TASK OBJECTIVE: Update the entries below by rewriting them with every "radius" changed to "rad" and nothing else altered. Leave out the pictures.

ITEMS:
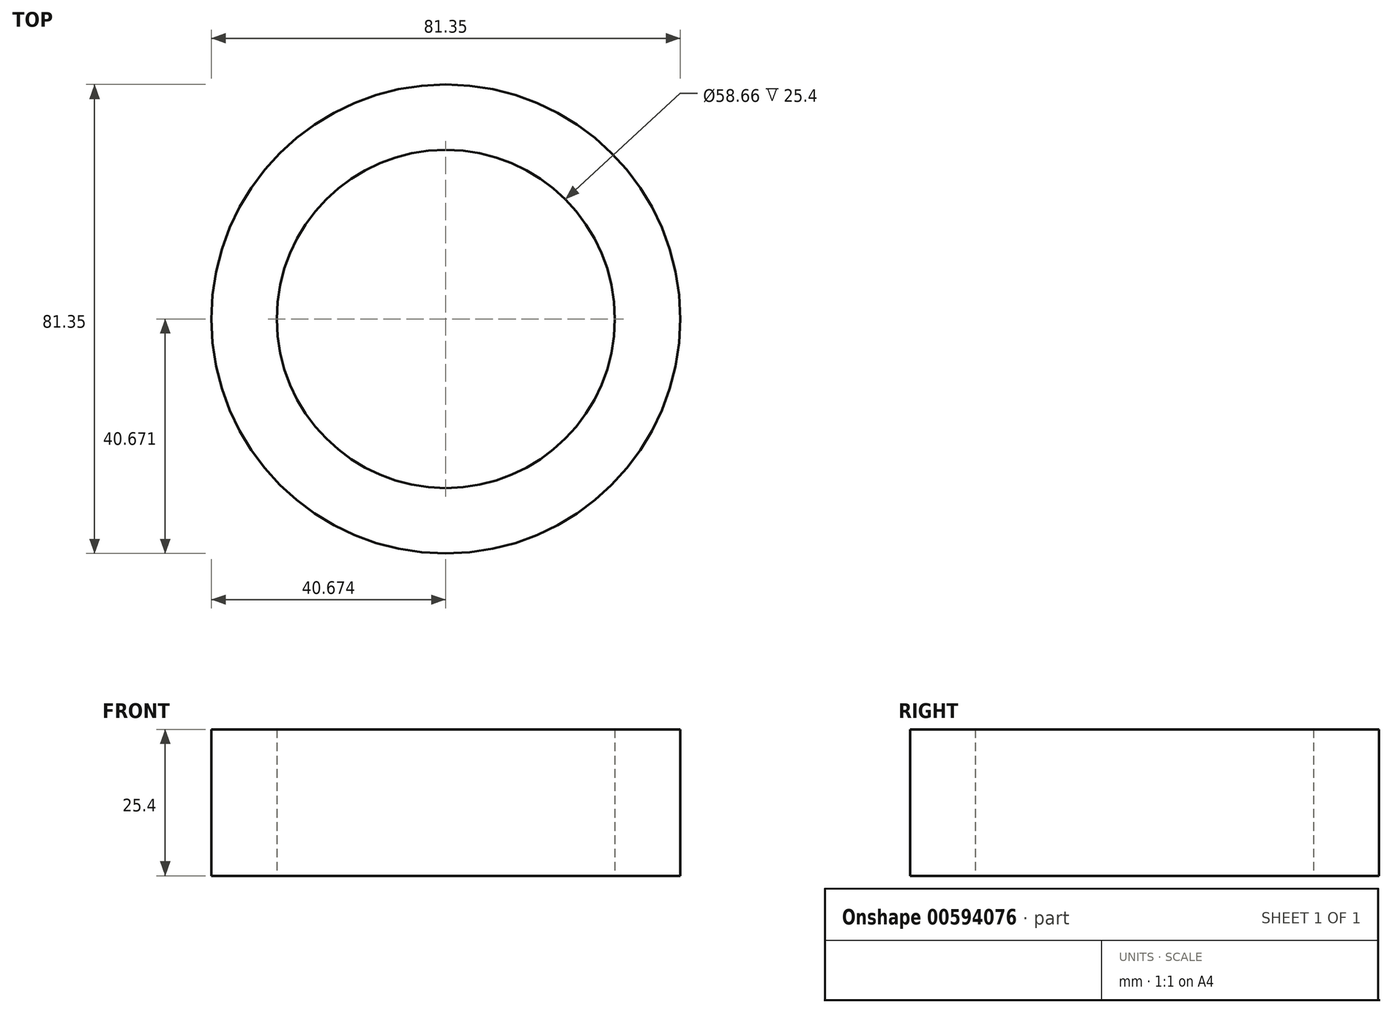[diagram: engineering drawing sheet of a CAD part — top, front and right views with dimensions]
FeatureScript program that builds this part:
annotation { "Feature Type Name" : "Feature", "Feature Type Description" : "" }
export const myFeature = defineFeature(function(context is Context, id is Id, definition is map)
    precondition{}
    {
        {
            var Q0;
            Q0=qCreatedBy(makeId("Top.planeOp"),FACE);
            var sketch = newSketch(context, id + "F0", { "sketchPlane" : qUnion([Q0])});
            skCircle(sketch, "E0", {"center": v(-17.6, 20.37) * mm, "radius": 40.68 * mm});
            skCircle(sketch, "E1", {"center": v(-17.6, 20.37) * mm, "radius": 29.33 * mm});
            skCircle(sketch, "E2", {"center": v(-17.6, 20.37) * mm, "radius": 15.4 * mm});
            skSolve(sketch);
        }
        {
            var Q0;
            Q0=makeQuery(id+"F0.imprint","IMPRINT",FACE,{"disambiguationData":[TD([[makeQuery(id+"F0.imprint","IMPRINT",EDGE,{"derivedFrom":sQuery(id+"F0.wireOp",EDGE,"E0")}),1.0]])]});
            extrude(context, id + "F1", {"entities" : qUnion([Q0]), "depth" : 25.4 * mm, "offsetDistance" : 25.4 * mm});
        }
    });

TASK RESULT:
[diagram: engineering drawing sheet of a CAD part — top, front and right views with dimensions]
FeatureScript program that builds this part:
annotation { "Feature Type Name" : "Feature", "Feature Type Description" : "" }
export const myFeature = defineFeature(function(context is Context, id is Id, definition is map)
    precondition{}
    {
        {
            var Q0;
            Q0=qCreatedBy(makeId("Top.planeOp"),FACE);
            var sketch = newSketch(context, id + "F0", { "sketchPlane" : qUnion([Q0])});
            skCircle(sketch, "E0", {"center": v(-17.6, 20.37) * mm, "rad": 40.68 * mm});
            skCircle(sketch, "E1", {"center": v(-17.6, 20.37) * mm, "rad": 29.33 * mm});
            skCircle(sketch, "E2", {"center": v(-17.6, 20.37) * mm, "rad": 15.4 * mm});
            skSolve(sketch);
        }
        {
            var Q0;
            Q0=makeQuery(id+"F0.imprint","IMPRINT",FACE,{"disambiguationData":[TD([[makeQuery(id+"F0.imprint","IMPRINT",EDGE,{"derivedFrom":sQuery(id+"F0.wireOp",EDGE,"E0")}),1.0]])]});
            extrude(context, id + "F1", {"entities" : qUnion([Q0]), "depth" : 25.4 * mm, "offsetDistance" : 25.4 * mm});
        }
    });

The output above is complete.